У крыльца меня встречали человек семь или восемь. А может, и десять. Или даже двадцать. Их лица мелькали передо мной, меняясь, сыпались вопросы, не требующие ответа… Я видел лишь Ваньку и Верховцева. Я улыбался, и они не могли понять почему. Для них и, как им казалось, для меня случилось страшное. А я улыбаюсь…
Мне оставалось лишь забрать свои вещи из кабинета. Больше меня ничто не связывало с прошлым. Меня ждет любимая мною женщина. Моя жизнь только начинается. Вывернув ящики стола, я выбрасывал записки, адреса, блокноты. Я рвал все в мелкие клочья и опускал в урну.
В сейфе мне попался на глаза компромат на Бигуна. Я замер с ним в руках. Нет… Пока Лешка в клинике, бумаги будут со мной. Остальные дела я передал Верховцеву, личные дела агентов пусть лежат. Там все равно указаны фуфловые имена, фамилии и адреса. Грамотный опер никогда не станет светить свой штат. Даже перед начальством. На стуле со слезами на глазах сидела Аня Топильская. Она молча наблюдала за моими манипуляциями. Может быть, в чем-то я обманул ее ожидания, но уж в этом точно не виноват. Парни нервно курили, а меня прорвало на шутки и метафоры. Я радовался своей свободе и восхвалял славный город Питер, в который рвану сразу же, как получу расчет.
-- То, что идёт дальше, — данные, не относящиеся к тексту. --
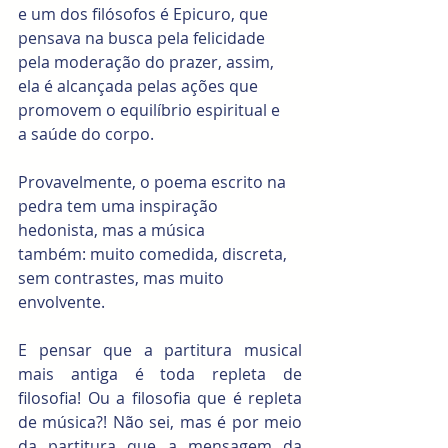
e um dos filósofos é Epicuro, que 
pensava na busca pela felicidade 
pela moderação do prazer, assim, 
ela é alcançada pelas ações que 
promovem o equilíbrio espiritual e 
a saúde do corpo. 
Provavelmente, o poema escrito na 
pedra tem uma inspiração 
hedonista, mas a música 
também: muito comedida, discreta, 
sem contrastes, mas muito 
envolvente. 
E pensar que a partitura musical 
mais antiga é toda repleta de 
filosofia! Ou a filosofia que é repleta 
de música?! Não sei, mas é por meio 
da partitura que a mensagem da 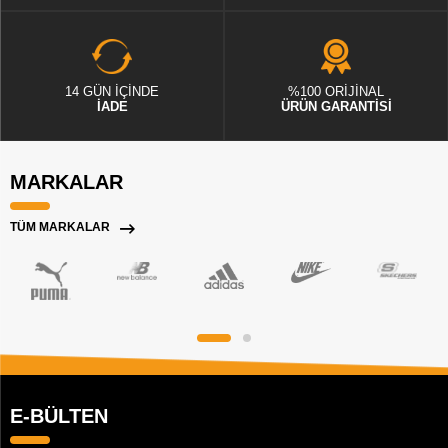
14 GÜN İÇİNDE
%100 ORİJİNAL
İADE
ÜRÜN GARANTİSİ
MARKALAR
TÜM MARKALAR
E-BÜLTEN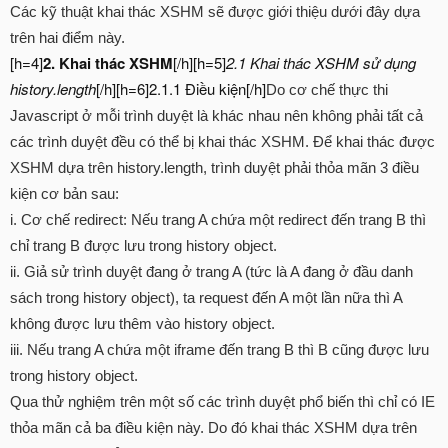
Các kỹ thuật khai thác XSHM sẽ được giới thiệu dưới đây dựa
trên hai điểm này.
[h=4]
2. Khai thác XSHM
[/h][h=5]
2.1 Khai thác XSHM sử dụng
history.length
[/h][h=6]2.1.1 Điều kiện[/h]
Do cơ chế thực thi
Javascript ở mỗi trình duyệt là khác nhau nên không phải tất cả
các trình duyệt đều có thể bị khai thác XSHM. Để khai thác được
XSHM dựa trên history.length, trình duyệt phải thỏa mãn 3 điều
kiện cơ bản sau:
i. Cơ chế redirect: Nếu trang A chứa một redirect đến trang B thì
chỉ trang B được lưu trong history object.
ii. Giả sử trình duyệt đang ở trang A (tức là A đang ở đầu danh
sách trong history object), ta request đến A một lần nữa thì A
không được lưu thêm vào history object.
iii. Nếu trang A chứa một iframe đến trang B thì B cũng được lưu
trong history object.
Qua thử nghiệm trên một số các trình duyệt phổ biến thì chỉ có IE
thỏa mãn cả ba điều kiện này. Do đó khai thác XSHM dựa trên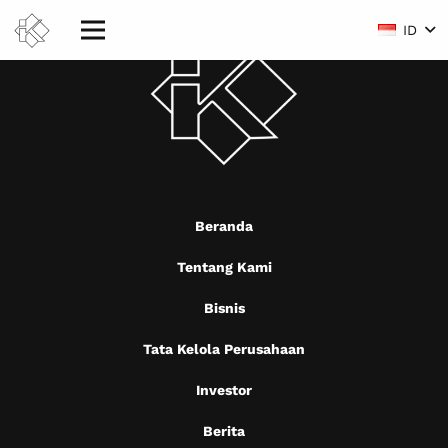
ID
Beranda
Tentang Kami
Bisnis
Tata Kelola Perusahaan
Investor
Berita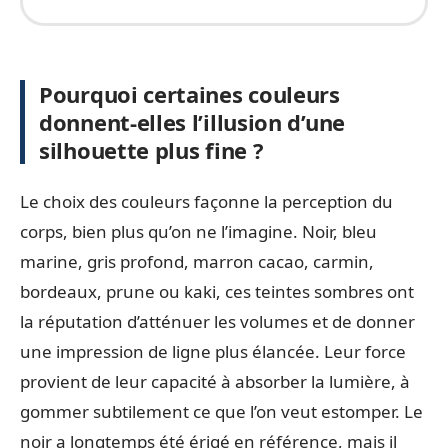
Pourquoi certaines couleurs
donnent-elles l’illusion d’une
silhouette plus fine ?
Le choix des couleurs façonne la perception du
corps, bien plus qu’on ne l’imagine. Noir, bleu
marine, gris profond, marron cacao, carmin,
bordeaux, prune ou kaki, ces teintes sombres ont
la réputation d’atténuer les volumes et de donner
une impression de ligne plus élancée. Leur force
provient de leur capacité à absorber la lumière, à
gommer subtilement ce que l’on veut estomper. Le
noir a longtemps été érigé en référence, mais il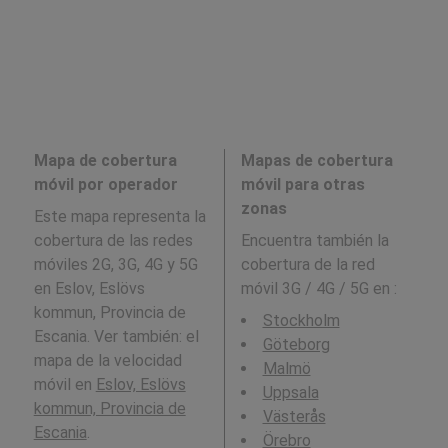
Mapa de cobertura
Mapas de cobertura
móvil por operador
móvil para otras
zonas
Este mapa representa la
cobertura de las redes
Encuentra también la
móviles 2G, 3G, 4G y 5G
cobertura de la red
en Eslov, Eslövs
móvil 3G / 4G / 5G en
:
kommun, Provincia de
Stockholm
Escania. Ver también: el
Göteborg
mapa de la velocidad
Malmö
móvil en
Eslov, Eslövs
Uppsala
kommun, Provincia de
Västerås
Escania
.
Örebro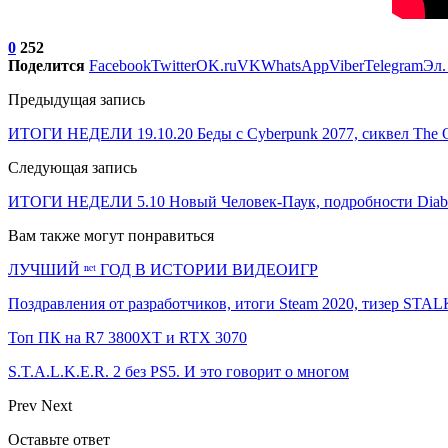
0
252
Поделится
Facebook
Twitter
OK.ru
VK
WhatsApp
Viber
Telegram
Эл.
Предыдущая запись
ИТОГИ НЕДЕЛИ 19.10.20 Беды с Cyberpunk 2077, сиквел The Out
Следующая запись
ИТОГИ НЕДЕЛИ 5.10 Новый Человек-Паук, подробности Diablo
Вам также могут понравиться
ЛУЧШИЙ ⁿᵉᵗ ГОД В ИСТОРИИ ВИДЕОИГР
Поздравления от разработчиков, итоги Steam 2020, тизер ST
Топ ПК на R7 3800XT и RTX 3070
S.T.A.L.K.E.R. 2 без PS5. И это говорит о многом
Prev
Next
Оставьте ответ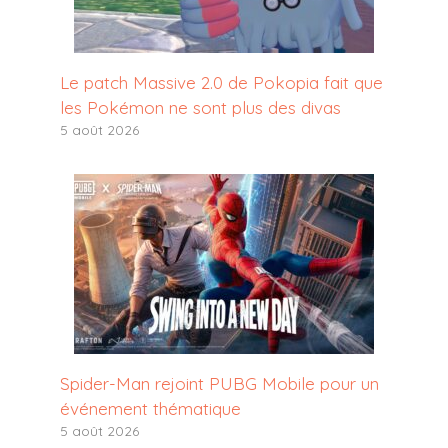
Le patch Massive 2.0 de Pokopia fait que
les Pokémon ne sont plus des divas
5 août 2026
Spider-Man rejoint PUBG Mobile pour un
événement thématique
5 août 2026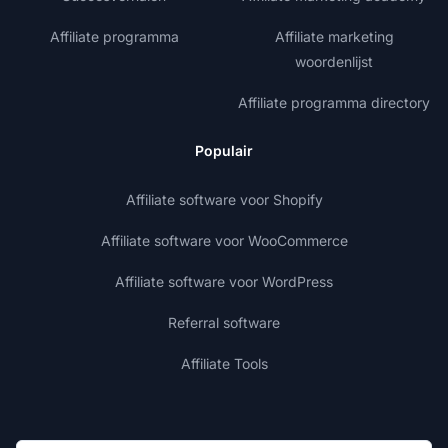
Affiliate programma
Affiliate marketing
woordenlijst
Affiliate programma directory
Populair
Affiliate software voor Shopify
Affiliate software voor WooCommerce
Affiliate software voor WordPress
Referral software
Affiliate Tools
Проводив из Настиной квартиры всех, кто пришел со мной попрощаться, я почувствовал, насколько одинок. Едва захлопнулась дверь за последним, мною овладела горечь от только что утраченного прошлого. Утраченного навсегда. Завтра Новый год, и это угнетало больше всего. Новый год – семейный праздник. Все, кто был сегодня, встретят его со своими близкими. Даже Бурлак, извинившись, сказал, что не сможет ко мне прийти.
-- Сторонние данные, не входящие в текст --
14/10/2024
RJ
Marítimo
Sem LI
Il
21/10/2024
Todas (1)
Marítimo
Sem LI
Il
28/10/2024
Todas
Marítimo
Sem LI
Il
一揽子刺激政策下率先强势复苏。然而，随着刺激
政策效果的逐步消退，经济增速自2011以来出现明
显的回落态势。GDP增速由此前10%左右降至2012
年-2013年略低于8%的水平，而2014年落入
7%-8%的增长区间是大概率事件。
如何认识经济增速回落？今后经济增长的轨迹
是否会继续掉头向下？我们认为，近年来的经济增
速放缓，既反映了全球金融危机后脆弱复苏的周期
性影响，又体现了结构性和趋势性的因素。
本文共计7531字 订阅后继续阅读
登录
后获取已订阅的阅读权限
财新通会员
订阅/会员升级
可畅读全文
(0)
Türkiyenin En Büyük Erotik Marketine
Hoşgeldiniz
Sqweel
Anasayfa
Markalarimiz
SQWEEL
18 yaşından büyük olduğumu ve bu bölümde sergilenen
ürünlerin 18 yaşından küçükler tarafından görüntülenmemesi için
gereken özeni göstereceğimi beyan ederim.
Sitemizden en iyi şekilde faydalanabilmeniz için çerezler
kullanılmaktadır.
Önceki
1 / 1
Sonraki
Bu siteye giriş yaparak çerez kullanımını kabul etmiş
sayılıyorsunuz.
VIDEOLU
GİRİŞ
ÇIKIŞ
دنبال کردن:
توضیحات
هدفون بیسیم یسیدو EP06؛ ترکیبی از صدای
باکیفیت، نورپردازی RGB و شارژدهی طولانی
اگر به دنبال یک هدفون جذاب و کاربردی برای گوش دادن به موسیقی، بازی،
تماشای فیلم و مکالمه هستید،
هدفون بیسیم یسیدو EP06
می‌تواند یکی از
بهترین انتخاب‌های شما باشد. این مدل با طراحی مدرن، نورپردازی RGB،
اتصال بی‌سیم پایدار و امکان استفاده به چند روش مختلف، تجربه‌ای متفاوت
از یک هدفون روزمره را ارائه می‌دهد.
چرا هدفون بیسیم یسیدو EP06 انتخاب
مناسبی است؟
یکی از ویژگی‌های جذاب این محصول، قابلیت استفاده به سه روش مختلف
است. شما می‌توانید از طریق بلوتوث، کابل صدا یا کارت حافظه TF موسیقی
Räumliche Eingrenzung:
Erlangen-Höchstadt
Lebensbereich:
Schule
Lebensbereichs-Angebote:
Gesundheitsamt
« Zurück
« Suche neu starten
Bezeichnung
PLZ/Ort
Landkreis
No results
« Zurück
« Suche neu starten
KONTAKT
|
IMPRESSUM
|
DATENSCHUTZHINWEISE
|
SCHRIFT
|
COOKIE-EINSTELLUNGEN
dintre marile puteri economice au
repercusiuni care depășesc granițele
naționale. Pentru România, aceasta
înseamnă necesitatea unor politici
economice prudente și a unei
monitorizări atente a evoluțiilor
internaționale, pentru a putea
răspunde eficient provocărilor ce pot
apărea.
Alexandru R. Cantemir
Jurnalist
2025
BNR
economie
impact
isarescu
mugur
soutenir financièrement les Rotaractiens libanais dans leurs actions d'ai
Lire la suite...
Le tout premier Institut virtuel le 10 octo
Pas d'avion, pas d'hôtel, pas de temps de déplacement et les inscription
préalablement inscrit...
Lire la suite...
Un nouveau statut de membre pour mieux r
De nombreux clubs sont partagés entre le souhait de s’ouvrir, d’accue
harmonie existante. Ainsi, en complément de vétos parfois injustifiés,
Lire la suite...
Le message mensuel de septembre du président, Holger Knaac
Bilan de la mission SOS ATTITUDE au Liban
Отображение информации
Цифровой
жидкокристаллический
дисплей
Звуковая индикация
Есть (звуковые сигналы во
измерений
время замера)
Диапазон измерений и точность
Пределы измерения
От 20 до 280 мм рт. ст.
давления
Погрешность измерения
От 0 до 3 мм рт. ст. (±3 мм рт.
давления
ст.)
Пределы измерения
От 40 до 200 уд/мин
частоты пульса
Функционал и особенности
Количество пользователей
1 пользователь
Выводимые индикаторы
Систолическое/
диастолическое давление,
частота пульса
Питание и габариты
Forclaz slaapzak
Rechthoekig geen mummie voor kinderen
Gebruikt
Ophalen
Жизнь идет своим чередом, и если из нее кто-то выпадает, то это очень малозначимо для самой Жизни. Не стоит преувеличивать значение для окружающих своей персоны. Жизнь – штука жестокая и беспощадная. Она карает всех, в меньшей или большей степени.
На этом, собственно, и кончается эта история.
Юнг, Табанцев и их люди, я уверен, скоро ответят за все, что совершили. Не могут не ответить, потому что нет ничего дороже человеческой жизни и отношения к ней. И речь не идет о своей жизни. Чужая или собственная, она одна у каждого. И никто не вправе забирать то, что ему не принадлежит. В этом я видел свою работу, в это же свято верю и сейчас.
А девушка… Она обыграла меня. Ольга оказалась умнее, чем я думал. Я наказан за гордыню, поэтому и проиграл овертайм. Упустил шанс, которым мог воспользоваться. Но она приговорила сама себя. Ничто и никогда не проходит для человека безнаказанно. Она обязательно проявит себя потом, и если я не смог ее найти, то это обязательно сделает другой, более удачливый сыщик, опер по призванию, опер от бога. Может, это будет Ваня Бурлак? Очень может быть. Коренева воскреснет в другом месте, я в этом не сомневаюсь. Сколько ни крась свинец позолотой, она обязательно отшелушится.